Sky 4: Forthcoming is the fourth studio album by English/Australian instrumental progressive rock band Sky, released in 1982. It is the only Sky album to contain no original compositions - except for Kevin Peek's rewrite of a 13th-century melody - relying instead on the band's arrangements of other (mostly classical) composers' pieces.
The album entered the UK charts on 3 April 1982, where it peaked at No. 7.

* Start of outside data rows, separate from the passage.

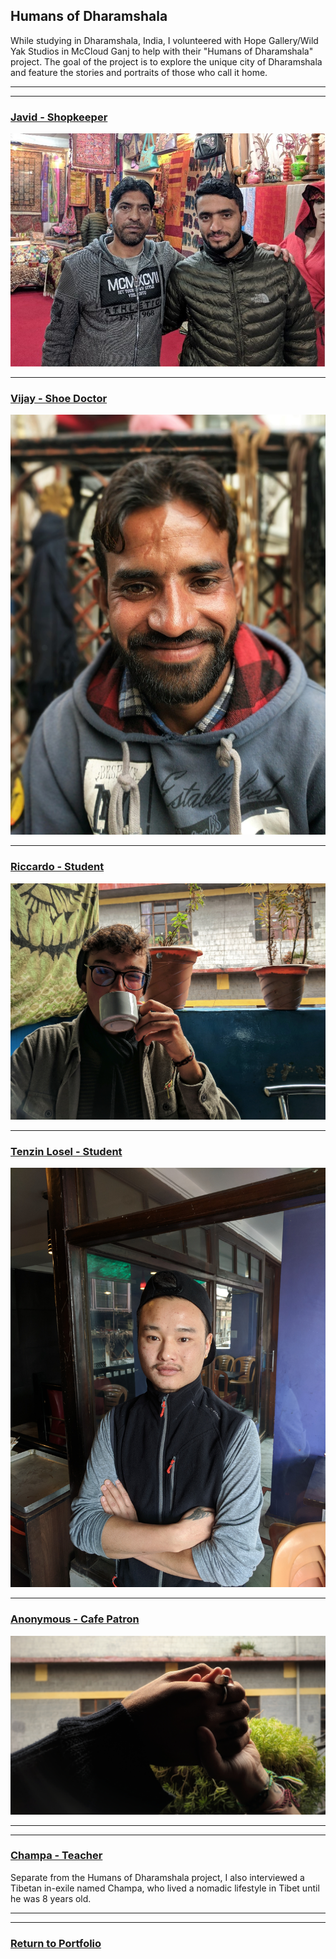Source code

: ## Humans of Dharamshala
While studying in Dharamshala, India, I volunteered with Hope Gallery/Wild Yak Studios in McCloud Ganj to help with their "Humans of Dharamshala" project. The goal of the project is to explore the unique city of Dharamshala and feature the stories and portraits of those who call it home. 

---
---

### [Javid - Shopkeeper](/pages/javid)
![Javid](../images/javid.jpg)

---

### [Vijay - Shoe Doctor](/pages/vijay)
![Vijay](../images/vijay1.jpg)

---

### [Riccardo - Student](/pages/riccardo)
![Riccardo](../images/riccardo.jpeg)

---

### [Tenzin Losel - Student](/pages/tenzin_losel)
![Tenzin Losel](../images/tenzin-losel.jpg)

---

### [Anonymous - Cafe Patron](/pages/carpe_diem)
![anonymous](../images/carpe-diem.jpeg)

---
---

### [Champa - Teacher](/pages/champa)
Separate from the Humans of Dharamshala project, I also interviewed a Tibetan in-exile named Champa, who lived a nomadic lifestyle in Tibet until he was 8 years old.

---
---
### [Return to Portfolio](/index)
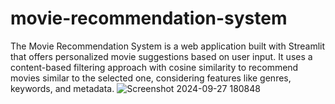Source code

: # movie-recommendation-system
The Movie Recommendation System is a web application built with Streamlit that offers personalized movie suggestions based on user input. It uses a content-based filtering approach with cosine similarity to recommend movies similar to the selected one, considering features like genres, keywords, and metadata.
![Screenshot 2024-09-27 180848](https://github.com/user-attachments/assets/6d38a44e-0494-4a9a-8341-3f7fef253306)
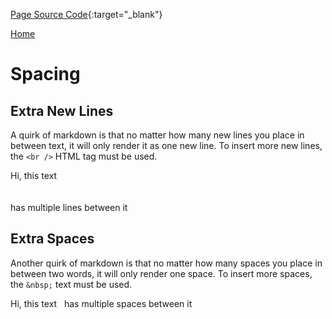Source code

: [Page Source Code](https://github.com/CSC109/MarkdownWebsite/blob/master/spacing.md){:target="_blank"}

[Home](./index.md)

# Spacing

## Extra New Lines

A quirk of markdown is that no matter how many new lines you place in between text, it will only render it as one new line. To insert more new lines, the `<br />` HTML tag must be used.

Hi, this text
<br />
<br />
<br />
has multiple lines between it

## Extra Spaces

Another quirk of markdown is that no matter how many spaces you place in between two words, it will only render one space. To insert more spaces, the `&nbsp;` text must be used.

Hi, this text&nbsp;&nbsp;&nbsp;has multiple spaces between it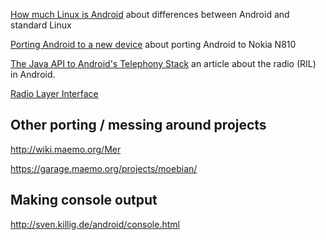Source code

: [How much Linux is Android](http://www.linux-magazine.com/Online/News/How-Much-Linux-Is-in-Android) about differences between Android and standard Linux

[Porting Android to a new device](http://www.linuxfordevices.com/c/a/Linux-For-Devices-Articles/Porting-Android-to-a-new-device/) about porting Android to Nokia N810

[The Java API to Android's Telephony Stack](http://www.linuxjournal.com/article/10453) an article about the radio (RIL) in Android.

[Radio Layer Interface](http://www.netmite.com/android/mydroid/development/pdk/docs/telephony.html)

## Other porting / messing around projects ##

http://wiki.maemo.org/Mer

https://garage.maemo.org/projects/moebian/

## Making console output ##

http://sven.killig.de/android/console.html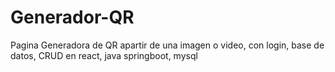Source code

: # Generador-QR
Pagina Generadora de QR apartir de una imagen o video, con login, base de datos, CRUD en react, java springboot, mysql
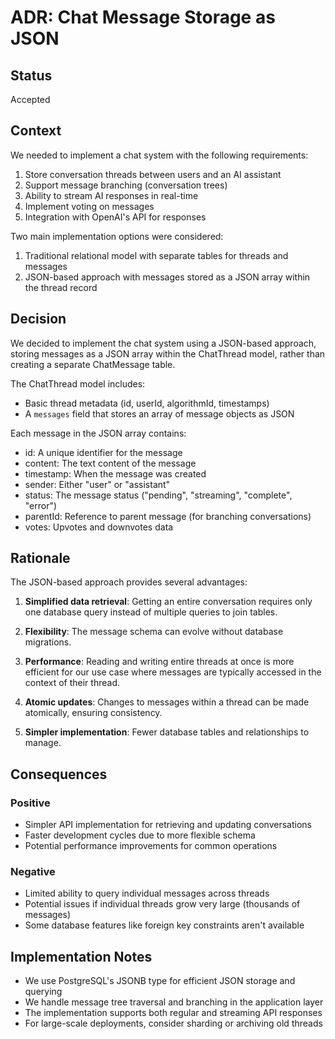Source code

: # ADR: Chat Message Storage as JSON

## Status

Accepted

## Context

We needed to implement a chat system with the following requirements:
1. Store conversation threads between users and an AI assistant
2. Support message branching (conversation trees)
3. Ability to stream AI responses in real-time
4. Implement voting on messages
5. Integration with OpenAI's API for responses

Two main implementation options were considered:
1. Traditional relational model with separate tables for threads and messages
2. JSON-based approach with messages stored as a JSON array within the thread record

## Decision

We decided to implement the chat system using a JSON-based approach, storing messages as a JSON array within the ChatThread model, rather than creating a separate ChatMessage table.

The ChatThread model includes:
- Basic thread metadata (id, userId, algorithmId, timestamps)
- A `messages` field that stores an array of message objects as JSON

Each message in the JSON array contains:
- id: A unique identifier for the message
- content: The text content of the message
- timestamp: When the message was created
- sender: Either "user" or "assistant"
- status: The message status ("pending", "streaming", "complete", "error")
- parentId: Reference to parent message (for branching conversations)
- votes: Upvotes and downvotes data

## Rationale

The JSON-based approach provides several advantages:

1. **Simplified data retrieval**: Getting an entire conversation requires only one database query instead of multiple queries to join tables.

2. **Flexibility**: The message schema can evolve without database migrations.

3. **Performance**: Reading and writing entire threads at once is more efficient for our use case where messages are typically accessed in the context of their thread.

4. **Atomic updates**: Changes to messages within a thread can be made atomically, ensuring consistency.

5. **Simpler implementation**: Fewer database tables and relationships to manage.

## Consequences

### Positive

- Simpler API implementation for retrieving and updating conversations
- Faster development cycles due to more flexible schema
- Potential performance improvements for common operations

### Negative

- Limited ability to query individual messages across threads
- Potential issues if individual threads grow very large (thousands of messages)
- Some database features like foreign key constraints aren't available

## Implementation Notes

- We use PostgreSQL's JSONB type for efficient JSON storage and querying
- We handle message tree traversal and branching in the application layer
- The implementation supports both regular and streaming API responses
- For large-scale deployments, consider sharding or archiving old threads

In 2015 Esoteric Recordings continued a schedule of remasters and expanded releases with this recording.

==Track listing==

Side one
| No. | Title | Writer(s) | Length |
|---|---|---|---|
| 1. | "Masquerade" | Khatchaturian, Arr. Steve Gray | 3:20 |
| 2. | "Ride of the Valkyries" | Wagner, Arr. Gray | 5:07 |
| 3. | "March to the Scaffold" | Berlioz, Arr. Tristan Fry | 5:00 |
| 4. | "To Yelasto Pedi (Theme From 'Z')" | Theodorakis, Arr. John Williams | 4:00 |
| 5. | "Waltz No.2 (From Valses Nobles et Sentimentales)" | Ravel, Arr. Gray | 2:35 |

Side two
| No. | Title | Writer(s) | Length |
|---|---|---|---|
| 6. | "Fantasy" | J.S.Bach, Arr. Williams | 3:14 |
| 7. | "My Giselle (From a Theme by Adam De La Halle)" | Kevin Peek | 4:36 |
| 8. | "Xango" | Villa-Lobos, Arr. Sky | 5:07 |
| 9. | "Fantasia" | Mudarra, Arr. Herbie Flowers & Kevin Peek | 3:43 |
| 10. | "Skylark" | Hoagy Carmichael, Arr. Gray | 3:10 |

===2015 two disc reissue edition===

CD: Original album (Remaster)
| No. | Title | Length |
|---|---|---|
| 1. | "Masquerade" (2015 Digital Remaster) |  |
| 2. | "Ride of the Valkyries" (2015 Digital Remaster) |  |
| 3. | "March to the Scaffold" (2015 Digital Remaster) |  |
| 4. | "To Yelasto Pedi (Theme From 'Z')" (2015 Digital Remaster) |  |
| 5. | "Waltz No.2 (From Valses Nobles et Sentimentales)" (2015 Digital Remaster) |  |
| 6. | "Fantasy" (2015 Digital Remaster) |  |
| 7. | "My Giselle (From a Theme by Adam De La Halle)" (2015 Digital Remaster) |  |
| 8. | "Xango" (2015 Digital Remaster) |  |
| 9. | "Fantasia" (2015 Digital Remaster) |  |
| 10. | "Skylark" (2015 Digital Remaster) |  |

DVD: Video recording (NTSC / Region Free)
| No. | Title | Length |
|---|---|---|
| 1. | "West Wind" (Recorded for BBC TV broadcast on 8 July 1982) |  |
| 2. | "My Gizelle" (Recorded for BBC TV broadcast on 8 July 1982) |  |
| 3. | "Fool on the Hill" (Recorded for BBC TV broadcast on 8 July 1982) |  |
| 4. | "Tuba SmartiesS" (Recorded for BBC TV broadcast on 8 July 1982) |  |
| 5. | "Sister Rose" (Recorded for BBC TV broadcast on 8 July 1982) |  |
| 6. | "Listen with Mother" (Recorded for BBC TV broadcast on 8 July 1982) |  |
| 7. | "Meheeco" (Recorded for BBC TV broadcast on 8 July 1982) |  |

==Personnel==

Sky
- John Williams - Guitar
- Steve Gray - Synthesizers, Piano, Keyboard, Harpsichord, Clavinet
- Herbie Flowers - Double Bass, Bass Guitar
- Tristan Fry - Drums, Marimba, Celeste
- Kevin Peek - Guitar

Additional
- Peter Lyster-Todd - Management
- Chris Blair - Mastering
- Brian Griffin - Photography
- Cooke Key - Design
- Sky, Tony Clark, Haydn Bendall - Production

==Charts==

| Chart (1982) | Peak position |
|---|---|
| Australian Albums (Kent Music Report) | 24 |
| Norwegian Albums (VG-lista) | 18 |
| Swedish Albums (Sverigetopplistan) | 43 |
| UK Albums (OCC) | 7 |

==Certifications==

| Region | Certification | Certified units/sales |
| United Kingdom (BPI) | Gold | 100,000^{^} |
^{^} Shipments figures based on certification alone.